G'day Raphael,
Mark Gallagher wrote:
G'day Raphael,
even though I haven't touched the J-P Muhammad cartoons since my last block one month ago, I have now again been blocked for a week for criticizing administrators, who unjustifiably blocked editors for "Censorship" resp. "removing Muhammad images" and literally called editors vandals, who merely removed an insult on their religious belief.
I am not a Muslim myself, but discrimination bothers me wherever I see it. Therefore I created a page in my userspace, where I documented cases, in which editors apparently only have been blocked, because of the strong "free speech" convictions of some administrators: [[User:Raphael1/Persecution of Muslims]]
You were not being a legitimate critic. You were building a hit list.
I wouldn't call it a hit list. It was more like a list of (virtual) victims of the J-P cartoon controversy article.

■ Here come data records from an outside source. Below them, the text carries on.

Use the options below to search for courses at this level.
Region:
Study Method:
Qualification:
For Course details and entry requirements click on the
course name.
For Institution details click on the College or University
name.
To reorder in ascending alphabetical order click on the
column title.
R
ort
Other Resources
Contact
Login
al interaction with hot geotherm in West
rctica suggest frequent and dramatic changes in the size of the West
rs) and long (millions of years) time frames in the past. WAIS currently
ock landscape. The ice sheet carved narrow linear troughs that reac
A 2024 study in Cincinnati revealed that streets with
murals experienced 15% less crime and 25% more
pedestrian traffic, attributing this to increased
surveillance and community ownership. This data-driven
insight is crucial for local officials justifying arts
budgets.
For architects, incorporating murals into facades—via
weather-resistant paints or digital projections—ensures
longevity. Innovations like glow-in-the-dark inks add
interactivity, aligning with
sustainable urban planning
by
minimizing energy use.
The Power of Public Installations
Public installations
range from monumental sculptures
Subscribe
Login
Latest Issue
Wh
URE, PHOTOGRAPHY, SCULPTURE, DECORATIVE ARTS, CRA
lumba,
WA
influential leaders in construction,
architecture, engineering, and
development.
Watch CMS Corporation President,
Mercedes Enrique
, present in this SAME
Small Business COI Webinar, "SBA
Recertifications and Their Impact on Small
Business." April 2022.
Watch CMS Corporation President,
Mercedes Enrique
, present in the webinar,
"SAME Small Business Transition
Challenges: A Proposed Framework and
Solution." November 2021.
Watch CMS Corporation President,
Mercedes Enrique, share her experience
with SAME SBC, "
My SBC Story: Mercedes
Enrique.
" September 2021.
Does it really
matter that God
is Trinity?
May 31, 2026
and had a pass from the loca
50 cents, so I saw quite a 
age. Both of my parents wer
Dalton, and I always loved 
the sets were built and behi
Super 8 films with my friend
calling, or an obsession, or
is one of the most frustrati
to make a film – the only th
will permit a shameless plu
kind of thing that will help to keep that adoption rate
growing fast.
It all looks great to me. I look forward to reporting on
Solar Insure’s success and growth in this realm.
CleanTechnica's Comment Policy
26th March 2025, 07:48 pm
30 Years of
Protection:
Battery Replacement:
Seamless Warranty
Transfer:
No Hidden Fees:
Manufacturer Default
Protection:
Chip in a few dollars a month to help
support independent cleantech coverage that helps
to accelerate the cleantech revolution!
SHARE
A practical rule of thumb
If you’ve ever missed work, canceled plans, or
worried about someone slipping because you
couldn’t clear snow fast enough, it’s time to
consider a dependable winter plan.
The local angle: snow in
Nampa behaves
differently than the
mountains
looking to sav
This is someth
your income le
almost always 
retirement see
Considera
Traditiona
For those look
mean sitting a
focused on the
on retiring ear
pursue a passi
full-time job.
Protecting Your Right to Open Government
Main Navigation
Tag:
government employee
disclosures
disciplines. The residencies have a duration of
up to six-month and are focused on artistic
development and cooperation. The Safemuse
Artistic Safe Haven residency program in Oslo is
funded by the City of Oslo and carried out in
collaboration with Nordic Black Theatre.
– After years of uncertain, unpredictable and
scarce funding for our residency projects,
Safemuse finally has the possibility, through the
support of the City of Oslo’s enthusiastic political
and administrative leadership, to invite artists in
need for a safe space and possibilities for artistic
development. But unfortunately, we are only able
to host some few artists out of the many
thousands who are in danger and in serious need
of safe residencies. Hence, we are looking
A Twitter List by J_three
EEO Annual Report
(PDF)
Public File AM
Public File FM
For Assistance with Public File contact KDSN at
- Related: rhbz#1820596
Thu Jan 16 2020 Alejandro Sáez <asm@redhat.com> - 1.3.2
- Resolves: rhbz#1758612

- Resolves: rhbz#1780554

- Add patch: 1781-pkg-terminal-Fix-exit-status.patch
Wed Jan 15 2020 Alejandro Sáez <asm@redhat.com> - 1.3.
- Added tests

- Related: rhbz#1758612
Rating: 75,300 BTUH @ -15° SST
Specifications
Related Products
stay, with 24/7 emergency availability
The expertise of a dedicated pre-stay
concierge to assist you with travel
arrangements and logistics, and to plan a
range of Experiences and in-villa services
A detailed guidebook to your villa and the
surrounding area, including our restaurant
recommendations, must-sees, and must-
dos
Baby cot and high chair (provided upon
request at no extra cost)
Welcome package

It was a list of blocks performed by administrators just doing their jobs. The list included not merely your "victims", but also the names of the administrators who you thought had abused their powers. That is a hit list.
This is inappropriate.
Why?
You honestly do not understand why a hit list is an inappropriate use of your userspace privileges? You do not know why it is frowned upon to maintain a list of users you dislike?
Whew. Well, it's incivil, disruptive, and a series of personal attacks. All of these things are considered Bad by the community as a whole, and I'm not at all sure how you managed to miss that fact.
And why isn't it inappropriate for administrators to block editors to "keep Wikipedia from my brand of censorship" (IIRC I haven't removed the cartoons since I created my account, instead I've moved them behind a link) and enforce their brand of censorship instead?
You're implying, it seems, a quotation. Who said they were "keep[ing] Wikipedia from [your] brand of censorship"?
By the way, you might have noticed that many of us, when we snip others' text, include a little note about it, like so: <snip/>. This is so that other readers will know that we aren't replying to the other fellow verbatim, when we aren't.